10 anos e uma novidade em forma de Bolo de Iogurte, Laranja e Chocolate

Faz hoje 10 anos que, sem pensar muito nisso resolvi criar um blogue de receitas, onde pudesse ir mostrando aquilo que fazia na cozinha. Não sei como cheguei até aqui. Como desenvolvi esta relação de longevidade, de escrita regular e de receitas constantes. 
Como se resumem 10 anos de blogue? O que se diz? O que se faz?
10 anos é muito tempo. São muitas receitas e ainda mais leitores. Em 10 anos há muita partilha. Muitas ideias. Muitas receitas que nunca saíram dos rascunhos e das más experiências. Muitas receitas que se tornaram favoritas, e algumas receitas que nunca mais se fizeram.
Em 10 anos o blogue evoluiu, eu evoluí e a minha maneira de cozinhar também teve uma evolução. Em 10 anos também houve mudanças. Novos ingredientes e novas preocupações. Em 10 anos passou a haver publicidade, e marcas a contactarem-nos. Em 10 anos houve direito a livros publicados e a leitores que se tornaram amigos. 
Manter um blogue durante 10 anos não é fácil nem para todos. (Perdoem-me a falta de modéstia.) Mas é algo que faço com o mesmo entusiasmo desde o primeiro dia. Mesmo que agora o meu tempo seja repartido pelos dois rapazinhos que este blogue também viu nascer. 
São 10 anos em que continuo a olhar para este blogue como se ainda fosse um mero passatempo e onde muitas vezes não lhe reconheço o alcance que atingiu. Talvez nunca tenha muita noção disso, porque para mim continua a ser uma coisa muito minha e muito pessoal. Onde me posso tornar repetitiva ou básica, fundamentalista ou elitista, mas que é o prolongamento da minha vida.
Estão aqui representados, escritos muitas vezes por meias palavras e outras vezes com as palavras todas, 10 anos passados da minha vida. Além de receitas neste blogue está a história destes 10 anos da minha vida.
São 10 anos desde que descobri a Elvira e a Isabel. E depois a Suzana, a Manuela, a Mónica e a Mariana. E mais tarde muitos outros como o Célio, a Lúcia, a Dulce, a Cláudia, a Inês, a Luísa ou a Marisa. Não sairia daqui se enumerasse todos os blogues que conheço e que também me inspiram todos os dias. E quero acreditar que todos juntos, apesar das diferenças, somos uma enorme família e todos temos em comum esta enorme paixão por cozinhar e andar de volta dos tachos e panelas.
10 anos é muito tempo. Mas enquanto continuar a gostar do que faço. Enquanto cozinhar me der mais prazer do que trabalho e enquanto houver leitores queridos e atentos (e também alguns menos simpáticos anónimos que ajudam a apimentar a coisa!) eu sei que vou continuar deste lado.

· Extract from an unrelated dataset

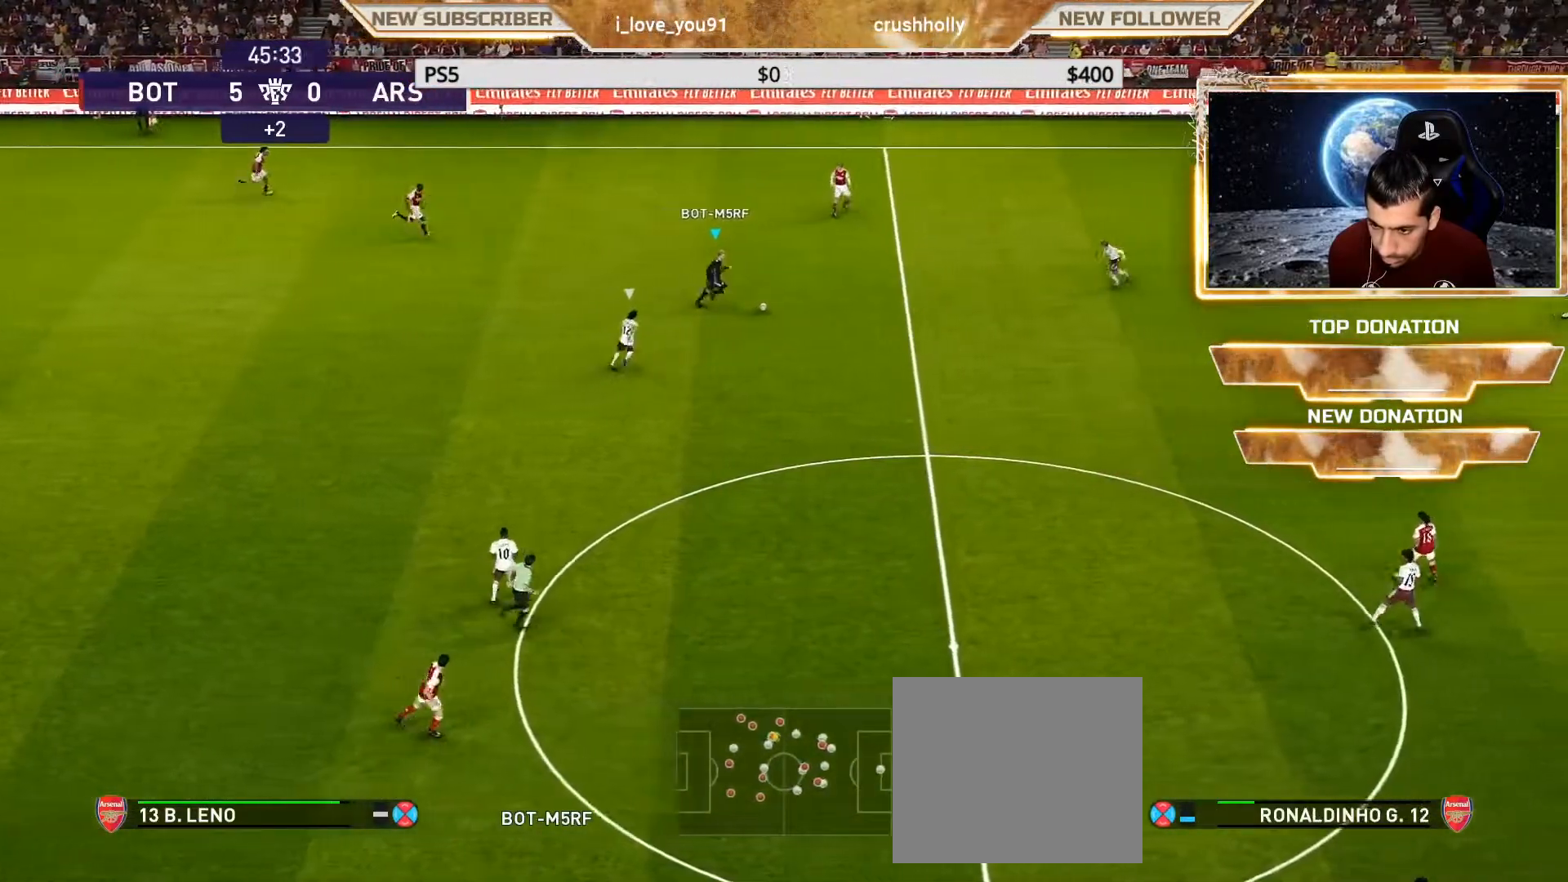
{"buttons": ["R2"], "left_stick": "up", "right_stick": "center", "events": [[350, "CROSS", "down"], [350, "R2", "down"], [350, "left_stick", "up"], [433, "CROSS", "up"]]}
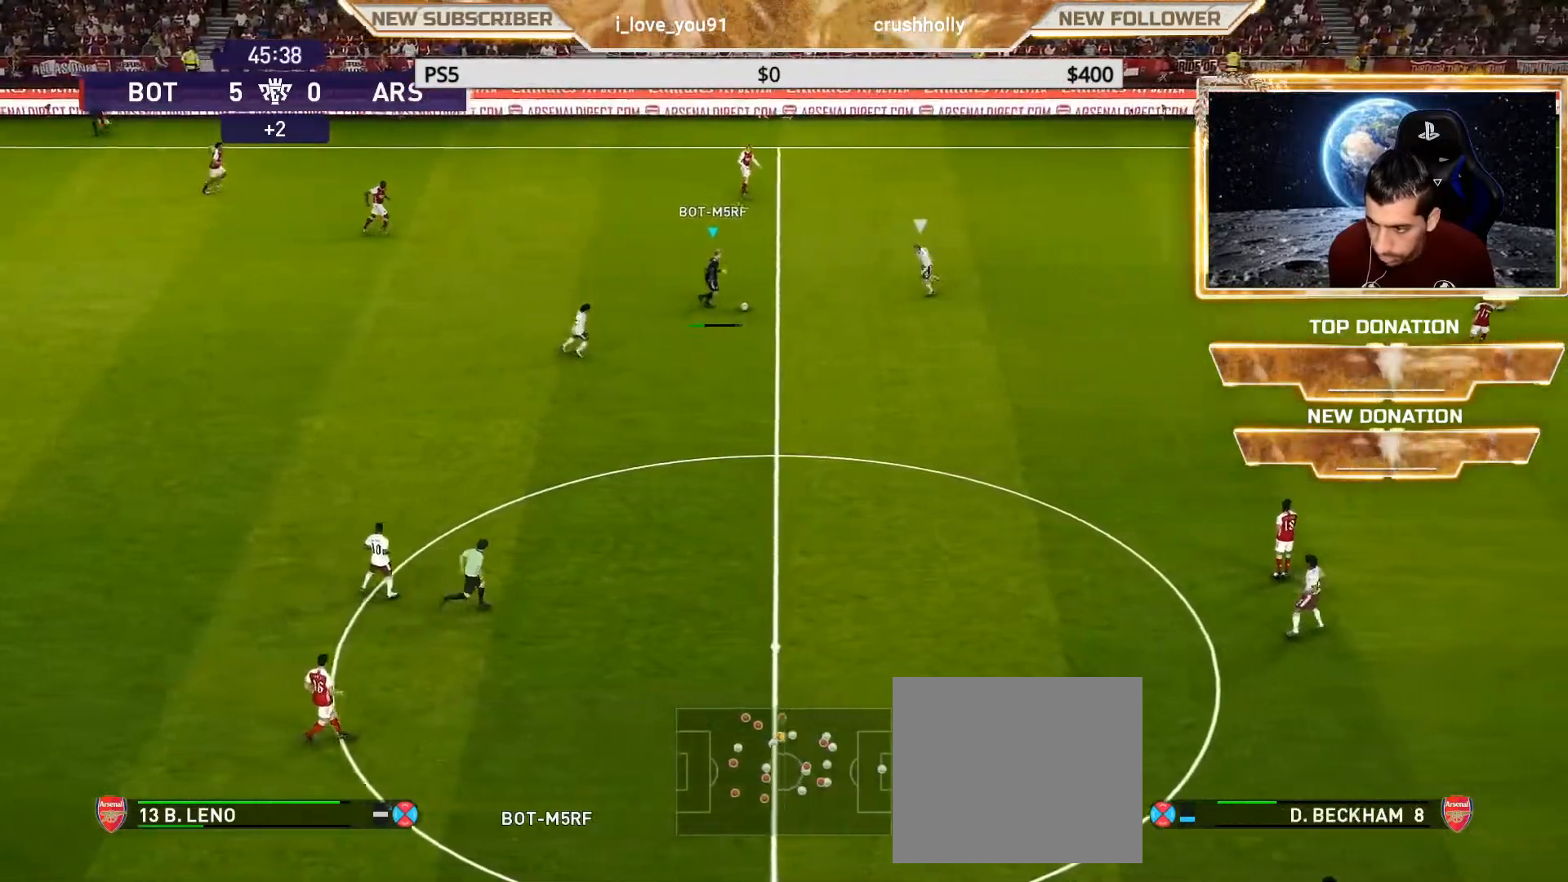
{"buttons": [], "left_stick": "right", "right_stick": "center", "events": [[17, "R2", "up"], [67, "left_stick", "center"], [350, "left_stick", "right"]]}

E tudo tem que evoluir. Também o blogue. Nada melhor para assinalar estes 10 anos do que uma grande novidade: para já, uma receita em vídeo. A primeira de um canal youtube que vos anuncio hoje! Espero que gostem, que partilhem o video com todos os que conhecem e gostam de cozinhar receitas simples e para todos os dias, que subscrevam o canal para receberem todas as novidades e que deixem as vossas sugestões, porque só assim se pode melhorar!
10 anos assinalados com um bolo, porque os bolos servem para comemorar. E aqui fica o primeiro video: um Bolo de Iogurte, Laranja e Chocolate para partilhar e agradecer a todos!

Não garanto que fique mais 10 anos. Mas também nunca pensei algum dia chegaria a estar por cá estes 10. Muito obrigada a todos, por tudo.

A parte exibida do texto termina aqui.